Wednesday, October 12, 2016

Asia shares slip as US earnings disappoint, dollar gains

TOKYO, Oct 12 (Reuters) – Asian shares flirted with three-week lows on Wednesday after a dour start to Wall Street’s corporate earnings season knocked U.S. stocks, while the dollar and Treasury yields rose on growing expectations of a U.S. rate hike in December.

The British pound jumped back from lows in a volatile trading session though concerns about a “hard Brexit” are likely to keep the currency under pressure.

MSCI’s broadest index of Asia-Pacific shares outside Japan fell 0.4 percent while Japan’s Nikkei futures slipped 0.7 percent.

On Wall Street, U.S. S&P 500 Index fell 1.2 percent to near one-month low, and dipped below its 100-day moving average – seen as a major support – for the first time since June.

Shares of aluminum producer Alcoa tumbled 11.4 percent and diagnostics test maker Illumina plummeted 24.8 percent following their disappointing earnings, casting a pall over the market.

Market participants are also increasingly eyeing politics as the Nov. 8 U.S. elections draw near.

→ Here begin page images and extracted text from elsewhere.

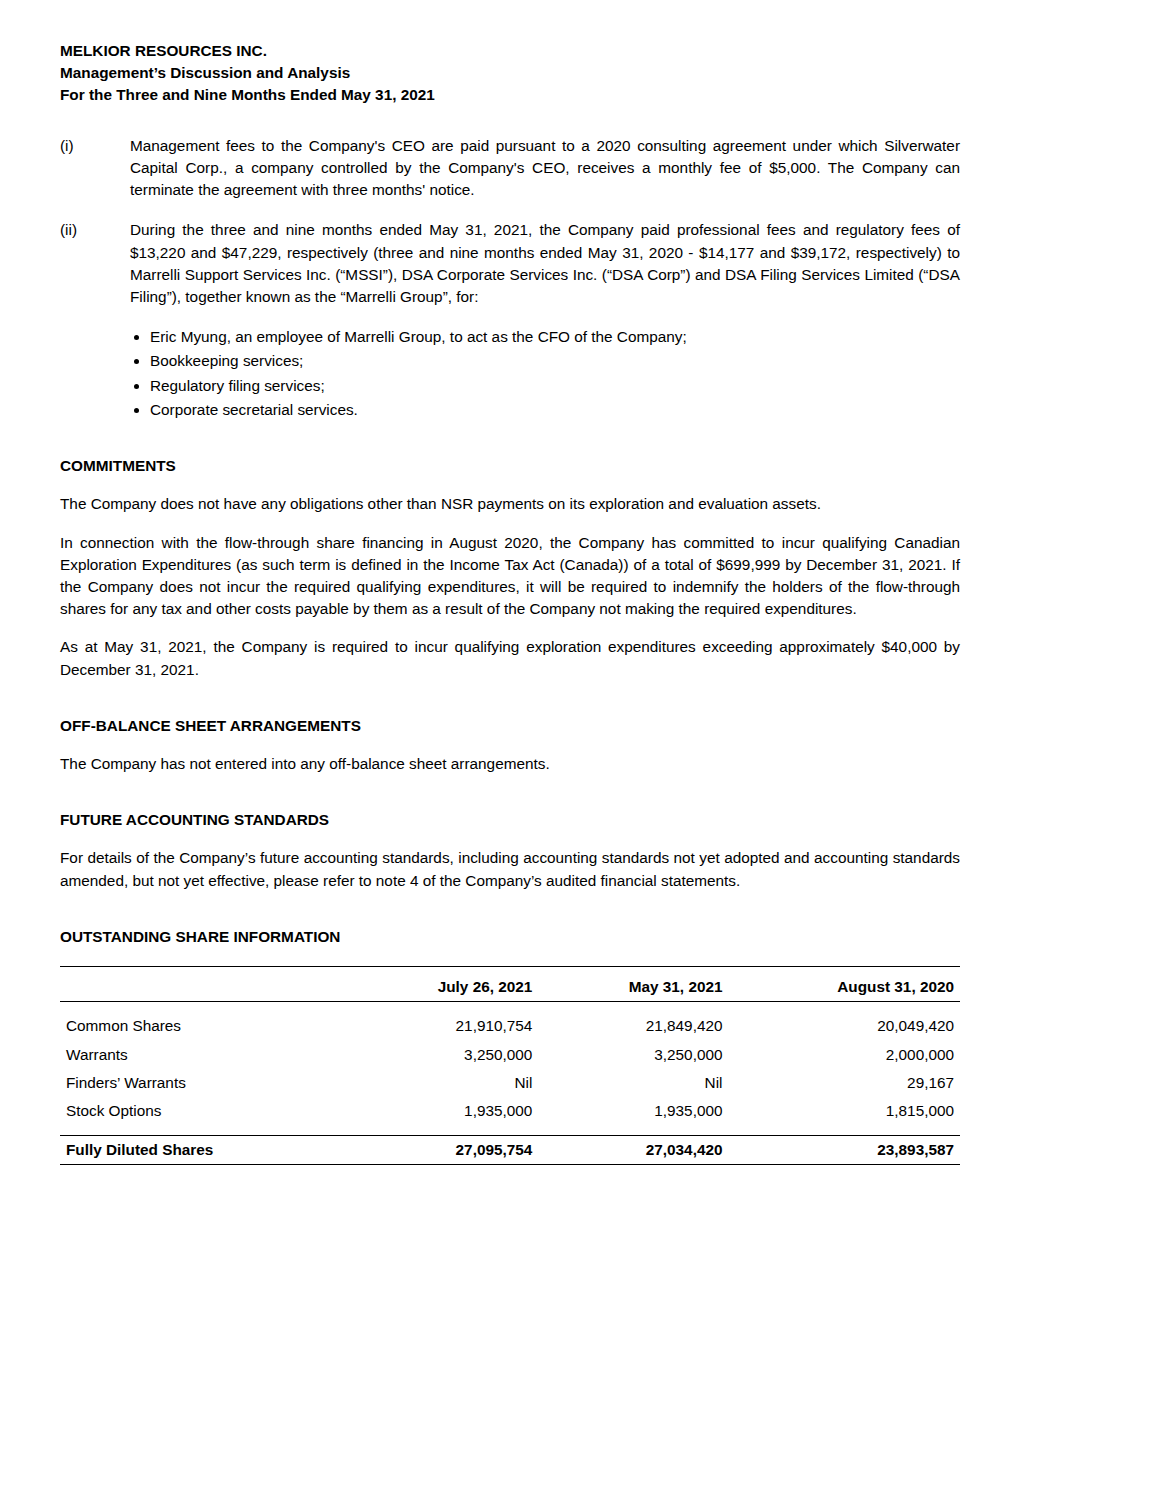MELKIOR RESOURCES INC.
Management’s Discussion and Analysis
For the Three and Nine Months Ended May 31, 2021
(i)
Management fees to the Company's CEO are paid pursuant to a 2020 consulting agreement under which Silverwater Capital Corp., a company controlled by the Company's CEO, receives a monthly fee of $5,000. The Company can terminate the agreement with three months' notice.
(ii)
During the three and nine months ended May 31, 2021, the Company paid professional fees and regulatory fees of $13,220 and $47,229, respectively (three and nine months ended May 31, 2020 - $14,177 and $39,172, respectively) to Marrelli Support Services Inc. (“MSSI”), DSA Corporate Services Inc. (“DSA Corp”) and DSA Filing Services Limited (“DSA Filing”), together known as the “Marrelli Group”, for:
Eric Myung, an employee of Marrelli Group, to act as the CFO of the Company;
Bookkeeping services;
Regulatory filing services;
Corporate secretarial services.
Commitments
The Company does not have any obligations other than NSR payments on its exploration and evaluation assets.
In connection with the flow-through share financing in August 2020, the Company has committed to incur qualifying Canadian Exploration Expenditures (as such term is defined in the Income Tax Act (Canada)) of a total of $699,999 by December 31, 2021. If the Company does not incur the required qualifying expenditures, it will be required to indemnify the holders of the flow-through shares for any tax and other costs payable by them as a result of the Company not making the required expenditures.
As at May 31, 2021, the Company is required to incur qualifying exploration expenditures exceeding approximately $40,000 by December 31, 2021.
Off-Balance Sheet Arrangements
The Company has not entered into any off-balance sheet arrangements.
Future Accounting Standards
For details of the Company’s future accounting standards, including accounting standards not yet adopted and accounting standards amended, but not yet effective, please refer to note 4 of the Company’s audited financial statements.
Outstanding Share Information
| | July 26, 2021 | May 31, 2021 | August 31, 2020 |
| --- | --- | --- | --- |
| Common Shares | 21,910,754 | 21,849,420 | 20,049,420 |
| Warrants | 3,250,000 | 3,250,000 | 2,000,000 |
| Finders’ Warrants | Nil | Nil | 29,167 |
| Stock Options | 1,935,000 | 1,935,000 | 1,815,000 |
| Fully Diluted Shares | 27,095,754 | 27,034,420 | 23,893,587 |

The turmoil enveloping Republicans and the party’s presidential candidate Donald Trump is prompting some speculation that a victory by Democrat Hillary Clinton could be accompanied by big gains for her party in Congress, investors said.

At the same time, investors are bracing for the U.S. Federal Reserve to raise interest rates by the end of the year, most likely in December.

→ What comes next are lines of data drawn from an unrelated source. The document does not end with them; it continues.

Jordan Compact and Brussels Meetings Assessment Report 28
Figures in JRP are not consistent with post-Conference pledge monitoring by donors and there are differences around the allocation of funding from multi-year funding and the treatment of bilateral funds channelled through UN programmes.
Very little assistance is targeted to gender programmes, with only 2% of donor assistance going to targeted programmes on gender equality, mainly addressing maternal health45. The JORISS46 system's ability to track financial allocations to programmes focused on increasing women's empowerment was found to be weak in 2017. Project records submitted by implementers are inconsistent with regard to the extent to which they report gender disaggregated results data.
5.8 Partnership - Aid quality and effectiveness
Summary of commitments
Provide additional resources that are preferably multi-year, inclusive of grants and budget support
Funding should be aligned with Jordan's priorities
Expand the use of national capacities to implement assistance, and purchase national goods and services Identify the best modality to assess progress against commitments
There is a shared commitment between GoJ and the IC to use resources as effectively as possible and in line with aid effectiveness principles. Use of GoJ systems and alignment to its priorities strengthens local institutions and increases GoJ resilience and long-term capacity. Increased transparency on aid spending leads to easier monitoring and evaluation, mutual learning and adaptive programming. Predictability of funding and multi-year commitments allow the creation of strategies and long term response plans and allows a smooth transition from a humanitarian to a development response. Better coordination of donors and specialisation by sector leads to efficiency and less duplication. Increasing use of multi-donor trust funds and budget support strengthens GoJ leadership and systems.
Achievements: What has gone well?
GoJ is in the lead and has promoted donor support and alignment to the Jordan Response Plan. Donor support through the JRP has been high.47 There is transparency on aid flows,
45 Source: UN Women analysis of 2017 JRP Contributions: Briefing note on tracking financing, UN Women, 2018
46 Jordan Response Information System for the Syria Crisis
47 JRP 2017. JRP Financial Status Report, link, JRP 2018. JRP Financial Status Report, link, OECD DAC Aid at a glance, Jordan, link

“The markets had relied on expectations of monetary stimulus for a long time but that is changing with bond yields rising around the world. You have rising interest rates and falling EPS. That’s obviously bad for stocks,” said Norihiro Fujito, senior investment strategist at Mitsubishi UFJ Morgan Stanley Securities.

The 10-year U.S. Treasuries yield rose to 1.781 percent, its highest level since early June.

U.S. interest rate futures <0#FF:> are pricing in about 75 percent chance of a rate hike by December, little changed over the past couple of days.

The spectre of rising U.S. interest rates helped to lift the dollar’s index against a basket of six major currencies to its highest level in seven months.

The index stood at 97.511, after having risen to as high as 97.758 on Tuesday, climbing above its July peak of 97.569.

The euro hit a two-month low of $1.1049 and last stood at $1.1061 while the offshore Chinese yuan traded at 6.7290 yuan to the dollar, near its lowest since January.

The yen was little changed at 103.42 to the dollar.

The British pound jumped 1.3 percent in thin early Asian trade to $1.2275, after having fallen nearly five percent in the previous four sessions.

Some market players suspected sterling benefited from a report by Bloomberg that British Prime Minister Theresa May has accepted that Parliament should be allowed to vote on her plan for taking Britain out of the European Union.

“The pound is being bought back after its big falls. But given that Brexit will remain a major theme for the markets, its likely to be capped,” said Shinichiro Kadota, chief currency strategist at Barclays Securities Japan.

Oil prices retreated from one-year highs, after OPEC said it was trying to reach a global agreement to cap production for at least six months amid doubts about how much that would reduce a crude glut.

Brent crude futures traded at $52.49 per barrel, off Monday’s high of $53.73.